### Page excerpt
--- START ---
DY: Did Lon have a particular choice of exercises or sequence for you that helped you develop those aesthetic lines?

JM: Lon never got into the mechanics of my workout. He would point out a particular spot and show how by developing that area it would look better. He left it up to me to figure out how to develop the muscle. He was very specific about the exact point he wanted worked. He never worked in broad areas. This caused me to find and develop exercises that isolated and developed very small areas which ultimately gave me greater control over my lines.

DY: So where did your knowledge of how to isolate those areas and control your lines come from?

JM: I learned the function of the muscles from anatomy books and found or developed exercises which corresponded to those functions. There is an anatomy book I use now to teach my clients called The Anatomy Coloring Book written by Kapit and Elson. I wish I had it when I started. It is the best I have ever seen. As an example I used the low pulleys to develop the upper pec, but it would require a picture to explain.

DY: Tell me about the move to Los Angeles-where did you train and who influenced your training at that point?

JM: When I moved to Los Angeles I started training at Bill Pearl's Pasadena Health Club. For the next five years Bill made up my workout programs. Although I had won every major title back east, including New York City, New York State, East Coast, Eastern America and Jr. USA, I felt I could learn from Bill. And I did. Bill made up a new program every month. They were versions of whatever he was doing at the moment. Equally important were the posing sessions. I always hated practicing posing but Bill would get me over to his house and grind me through session after session.

DY: I feel that posing-real posing-is a lost art. Few guys out there today practice posing. At least not like in the past. Today we have a few guys who incorporate dance routines and robotics. I think that's good because it shows innovation and the fact that a bodybuilder can move well, but when I think of true posing mastery, I think of Bill Pearl, Chris Dickerson, Jim Morris, Ed Corney, Lee Labrada, Frances Benfatto, Rory Leidelmeyer, Mohammed Makkawy and Shawn Ray. Do you think today's pros could increase the popularity of bodybuilding if they focused more on posing as an art?

JM: I don't think today's pro physiques lend themselves to any type of artistic posing. Even the language-monsters, freaky, mind-blowing, awesome-does not lend itself to artistic interpretation of the physique. Today's bodybuilding is a completely different mind-set. Whether that is progress or regress is a whole 'nother article.

DY: Yes, I agree Jim, when the fans today talk about one guy "owning" another, it's almost always about who's bigger and nothing else. Did you ever train with Pearl, Gironda or any of the guys who came on the scene before you?
--- END ---
In the interview excerpt, where did JM start training after moving to Los Angeles?

### Data section
--- START ---
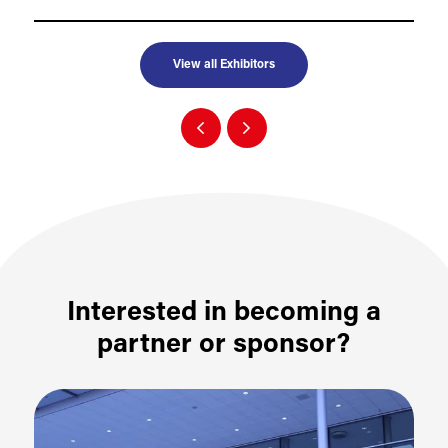
View all Exhibitors
Interested in becoming a
partner or sponsor?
--- END ---
### Solution
At Bill Pearl's Pasadena Health Club.